This lesson will help you understand the basics of navigating those sensitive topics and resolving conflict if it arises.
The Conflict Iceberg: Understanding the Root of Conflict
It can be helpful to view conflict as an iceberg. Typically, if someone expresses they are upset or acts out, there are different levels of fear, frustration, and anger that have lead to that behavior. For example, a woman may express that she is angry or upset at the way someone in the group has expressed their opinions on gender equality and the role of women. The surface reaction is that she is angry and perhaps raises her voice. However, under the surface, she may be feeling hurt, misunderstood, embarrassed, or may be experiencing a traumatic memory. The visual above can help you understand that actions are often motivated by unseen emotions.
Understanding this concept will help you have greater empathy for your participants. As you learn about those ‘under the surface’ circumstances and emotions for each participant, you can be sensitive in avoiding certain topics or finding ways to help them feel safe during discussions and activities. Remember, you never know what an indiviual has experienced. Patience, kindness, and understanding are key in handling sensitive topics and conflicts.
Handling High Emotions
If emotions rise and participants in the group begin to fight or get upset with each other or you, it is important to know how to move forward and know how to adjust the situation. Here are a few tips that may help you handle potential stressful situations:
1. Ask questions
It can be difficult for a person who is passionate about their stance or opinion to properly express themselves. However, helping them and the group understand those ‘under the surface’ feelings and experiences can be extremely helpful in building trust and empathy amongst participants. You can do this by asking questions that help individuals better express their feelings. Some examples are:
- What is important to you?
- Why is this important to you?
- How does this topic affect you?
- It seems like this Module (activity, topic, etc.) is very important to you, can you help us understand why?
2. Reframe hurtful or strongly worded statements
When an individual feels threatened, unsafe, or upset, they may make accusatory statements out of fear or anger. You can learn how to reframe such statements and help de-escalate negative situations. Help participants avoid accusations and strong and divisive language. This can also be used as an opportunity to redirect the conversation toward more unifying topics. Here are some examples of reframing statements:
Original Statement
Reframed Statement
Marta says to a male participant during a discussion, “You must not understand anything about women. You have no idea what we have been through!”
“Marta, it sounds like you are very passionate about women’s rights and gender equality, and you have unique experiences which contribute to that. Would you mind sharing with the group so we can better understand your perspective?”

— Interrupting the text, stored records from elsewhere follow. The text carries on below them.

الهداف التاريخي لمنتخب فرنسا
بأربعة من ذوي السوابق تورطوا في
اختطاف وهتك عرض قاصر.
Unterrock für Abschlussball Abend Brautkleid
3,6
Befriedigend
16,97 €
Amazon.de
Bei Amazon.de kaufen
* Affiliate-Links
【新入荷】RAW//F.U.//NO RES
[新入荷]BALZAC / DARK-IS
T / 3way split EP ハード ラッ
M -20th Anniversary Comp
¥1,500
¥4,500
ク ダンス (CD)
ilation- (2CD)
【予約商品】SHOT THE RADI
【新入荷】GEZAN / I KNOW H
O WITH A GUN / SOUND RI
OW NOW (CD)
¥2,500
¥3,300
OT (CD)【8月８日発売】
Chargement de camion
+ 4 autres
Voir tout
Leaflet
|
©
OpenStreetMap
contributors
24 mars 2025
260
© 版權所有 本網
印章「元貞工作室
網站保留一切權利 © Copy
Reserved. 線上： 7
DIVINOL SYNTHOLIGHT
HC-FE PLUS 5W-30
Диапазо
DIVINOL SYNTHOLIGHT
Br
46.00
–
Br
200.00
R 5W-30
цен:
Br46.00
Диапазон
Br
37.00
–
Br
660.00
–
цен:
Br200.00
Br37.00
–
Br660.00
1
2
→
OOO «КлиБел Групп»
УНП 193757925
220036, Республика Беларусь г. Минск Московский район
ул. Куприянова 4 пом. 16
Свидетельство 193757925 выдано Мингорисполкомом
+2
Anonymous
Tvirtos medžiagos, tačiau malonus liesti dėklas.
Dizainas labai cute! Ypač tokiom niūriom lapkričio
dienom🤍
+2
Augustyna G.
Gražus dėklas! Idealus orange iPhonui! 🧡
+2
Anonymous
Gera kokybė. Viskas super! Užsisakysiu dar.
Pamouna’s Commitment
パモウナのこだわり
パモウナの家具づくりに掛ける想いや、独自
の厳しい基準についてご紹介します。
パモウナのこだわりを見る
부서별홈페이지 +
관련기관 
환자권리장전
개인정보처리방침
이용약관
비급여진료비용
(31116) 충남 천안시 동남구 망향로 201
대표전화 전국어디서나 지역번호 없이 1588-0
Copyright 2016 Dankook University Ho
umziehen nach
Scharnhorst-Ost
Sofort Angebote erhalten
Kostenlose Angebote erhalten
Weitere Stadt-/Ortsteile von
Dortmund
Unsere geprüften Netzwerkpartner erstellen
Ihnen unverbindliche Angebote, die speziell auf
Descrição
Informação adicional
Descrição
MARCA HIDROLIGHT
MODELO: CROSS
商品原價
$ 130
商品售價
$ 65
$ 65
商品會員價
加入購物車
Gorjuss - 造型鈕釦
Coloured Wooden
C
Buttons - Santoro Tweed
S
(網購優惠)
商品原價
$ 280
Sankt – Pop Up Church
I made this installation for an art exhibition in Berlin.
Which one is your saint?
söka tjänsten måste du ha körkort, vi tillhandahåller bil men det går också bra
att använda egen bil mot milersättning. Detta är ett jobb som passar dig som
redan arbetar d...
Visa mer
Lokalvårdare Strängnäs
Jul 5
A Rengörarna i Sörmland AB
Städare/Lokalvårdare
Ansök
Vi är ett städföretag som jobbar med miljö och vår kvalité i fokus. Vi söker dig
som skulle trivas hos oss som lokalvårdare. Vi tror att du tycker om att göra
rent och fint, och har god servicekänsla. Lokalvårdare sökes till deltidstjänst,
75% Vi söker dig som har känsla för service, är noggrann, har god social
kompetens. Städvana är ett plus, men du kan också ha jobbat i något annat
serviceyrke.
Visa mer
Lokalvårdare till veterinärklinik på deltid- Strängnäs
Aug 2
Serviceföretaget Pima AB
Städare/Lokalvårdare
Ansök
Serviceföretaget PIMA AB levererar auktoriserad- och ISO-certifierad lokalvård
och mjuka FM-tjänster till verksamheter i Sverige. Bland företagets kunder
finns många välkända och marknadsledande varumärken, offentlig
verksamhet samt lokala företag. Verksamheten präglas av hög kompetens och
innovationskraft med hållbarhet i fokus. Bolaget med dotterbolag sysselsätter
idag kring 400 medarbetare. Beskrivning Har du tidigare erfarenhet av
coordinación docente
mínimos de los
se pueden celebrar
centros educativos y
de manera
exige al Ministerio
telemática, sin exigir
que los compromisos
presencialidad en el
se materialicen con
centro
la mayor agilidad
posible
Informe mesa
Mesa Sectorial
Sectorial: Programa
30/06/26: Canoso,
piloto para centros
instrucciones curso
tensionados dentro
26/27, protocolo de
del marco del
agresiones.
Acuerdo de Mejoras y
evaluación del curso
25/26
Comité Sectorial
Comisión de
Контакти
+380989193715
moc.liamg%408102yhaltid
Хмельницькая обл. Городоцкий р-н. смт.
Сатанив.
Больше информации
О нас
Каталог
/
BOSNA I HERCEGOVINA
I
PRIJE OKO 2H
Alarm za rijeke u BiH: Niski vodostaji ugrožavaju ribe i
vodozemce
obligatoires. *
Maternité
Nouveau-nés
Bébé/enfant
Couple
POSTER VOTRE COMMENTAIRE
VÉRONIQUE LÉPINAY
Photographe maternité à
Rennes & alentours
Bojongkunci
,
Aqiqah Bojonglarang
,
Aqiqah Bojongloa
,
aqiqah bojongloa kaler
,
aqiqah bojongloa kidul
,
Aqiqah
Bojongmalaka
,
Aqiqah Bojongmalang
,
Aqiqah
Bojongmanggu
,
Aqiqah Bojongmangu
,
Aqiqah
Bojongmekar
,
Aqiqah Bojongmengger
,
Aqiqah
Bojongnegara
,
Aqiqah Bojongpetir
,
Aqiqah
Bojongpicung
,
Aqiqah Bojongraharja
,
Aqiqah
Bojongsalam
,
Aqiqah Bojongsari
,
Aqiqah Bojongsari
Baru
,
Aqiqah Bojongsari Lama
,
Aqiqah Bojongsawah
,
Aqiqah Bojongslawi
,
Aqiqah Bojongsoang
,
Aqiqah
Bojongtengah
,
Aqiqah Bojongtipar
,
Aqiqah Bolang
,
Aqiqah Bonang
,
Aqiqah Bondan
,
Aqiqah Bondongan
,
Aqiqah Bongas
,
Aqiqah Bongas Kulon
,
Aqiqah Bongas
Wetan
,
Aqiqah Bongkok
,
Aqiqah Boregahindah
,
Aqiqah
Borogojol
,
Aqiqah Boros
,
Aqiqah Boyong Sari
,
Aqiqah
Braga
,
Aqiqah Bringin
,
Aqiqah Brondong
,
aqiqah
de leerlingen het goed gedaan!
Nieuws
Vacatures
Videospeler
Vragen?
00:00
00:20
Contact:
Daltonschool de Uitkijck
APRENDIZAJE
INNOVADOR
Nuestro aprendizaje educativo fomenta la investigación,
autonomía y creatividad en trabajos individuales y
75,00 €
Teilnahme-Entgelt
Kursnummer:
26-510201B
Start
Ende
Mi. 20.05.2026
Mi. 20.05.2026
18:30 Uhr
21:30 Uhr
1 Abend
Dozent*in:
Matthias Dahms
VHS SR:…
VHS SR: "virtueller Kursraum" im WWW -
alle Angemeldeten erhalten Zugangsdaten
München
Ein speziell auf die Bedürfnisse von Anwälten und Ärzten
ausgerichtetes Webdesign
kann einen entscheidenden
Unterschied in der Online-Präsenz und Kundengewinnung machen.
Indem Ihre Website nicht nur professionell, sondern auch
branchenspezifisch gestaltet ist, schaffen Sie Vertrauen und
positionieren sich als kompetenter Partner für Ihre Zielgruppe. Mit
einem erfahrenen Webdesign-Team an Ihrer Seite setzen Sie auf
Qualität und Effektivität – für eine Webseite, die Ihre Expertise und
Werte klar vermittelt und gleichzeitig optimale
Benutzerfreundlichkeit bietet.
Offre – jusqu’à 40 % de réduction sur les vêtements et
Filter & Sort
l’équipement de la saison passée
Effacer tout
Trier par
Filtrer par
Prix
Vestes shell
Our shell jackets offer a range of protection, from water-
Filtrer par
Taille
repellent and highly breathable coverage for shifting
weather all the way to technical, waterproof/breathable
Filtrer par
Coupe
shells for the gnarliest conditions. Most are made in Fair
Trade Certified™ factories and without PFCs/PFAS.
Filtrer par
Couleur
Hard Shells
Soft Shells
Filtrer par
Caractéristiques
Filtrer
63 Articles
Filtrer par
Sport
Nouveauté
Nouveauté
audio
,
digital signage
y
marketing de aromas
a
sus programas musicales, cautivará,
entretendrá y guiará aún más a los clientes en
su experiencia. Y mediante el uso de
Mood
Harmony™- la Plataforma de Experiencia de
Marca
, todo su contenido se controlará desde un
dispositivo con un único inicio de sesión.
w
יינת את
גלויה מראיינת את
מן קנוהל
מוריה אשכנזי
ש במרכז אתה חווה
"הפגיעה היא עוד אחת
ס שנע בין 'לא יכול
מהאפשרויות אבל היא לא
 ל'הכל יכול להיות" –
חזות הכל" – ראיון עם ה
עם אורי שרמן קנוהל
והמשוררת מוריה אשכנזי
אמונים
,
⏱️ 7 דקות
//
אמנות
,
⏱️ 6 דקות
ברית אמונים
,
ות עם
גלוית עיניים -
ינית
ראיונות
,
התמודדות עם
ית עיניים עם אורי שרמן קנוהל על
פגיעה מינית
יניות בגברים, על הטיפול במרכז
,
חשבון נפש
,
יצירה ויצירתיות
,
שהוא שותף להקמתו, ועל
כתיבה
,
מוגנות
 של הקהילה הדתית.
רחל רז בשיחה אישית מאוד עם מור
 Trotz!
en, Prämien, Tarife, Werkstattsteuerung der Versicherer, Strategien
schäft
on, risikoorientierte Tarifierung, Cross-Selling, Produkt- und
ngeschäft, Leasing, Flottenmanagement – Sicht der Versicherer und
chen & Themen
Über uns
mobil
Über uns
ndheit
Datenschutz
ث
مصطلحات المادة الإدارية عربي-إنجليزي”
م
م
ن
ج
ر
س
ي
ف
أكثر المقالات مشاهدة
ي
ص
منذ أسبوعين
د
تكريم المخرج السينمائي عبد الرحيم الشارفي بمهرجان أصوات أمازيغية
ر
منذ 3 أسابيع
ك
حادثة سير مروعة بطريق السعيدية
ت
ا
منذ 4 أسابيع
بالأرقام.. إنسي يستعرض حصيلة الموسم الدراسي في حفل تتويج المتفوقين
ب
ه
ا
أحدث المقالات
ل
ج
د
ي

Henry say to another participant, “Homosexuality is a sin. The bible says so!”
“Henry, it is ok that we have different religious beliefs and you can disagree with others. However, we probably have more in common than we realize. This module is about recognizing and assisting minorities in a human rights context. What are some minority groups that you have observed not receiving equal treatment in human rights?”
3. Speak up
It may be necessary to politely and clearly, interrupt arguments if they arise. If you feel it is appropriate, speak up in a clear and loud voice asking individuals to remember the purpose of the Faith for Rights framework. Take control of the conversation and change the subject to a more unifying topic.
4. Take a break
If individuals are unable to calm down or handle their emotions, it may be necessary to pause for a break. You can ask participants to take a short break outside, get some water, or take some time taking deep breaths in separate rooms if they are available. Before bring them back together, be sure to clearly state your boundaries and expectations for civil and respectful behavior going forward.
Here are a few short simulations to think through. How would you handle each one? What tactic would you use to handle the situation? Record your responses and ideas you may have in your journal.
- Olaf has strong opinions about the LGBTQ+ community. He raises his voice as he states his confusion at different sexualities and orientations. How do you respond?
- Fatima and Malika begin to argue about children and human rights. They begin arguing differest parenting styles and Malika raises her voice. You try to intervene and redirect the conversation, but Fatima yells saying, "Stay out of it!" How do you respond?
- Justin and Rebecca are discussing gender equality. Rebecca says to Justin, "You aren't a woman, you can never understand how we feel." How do you respond?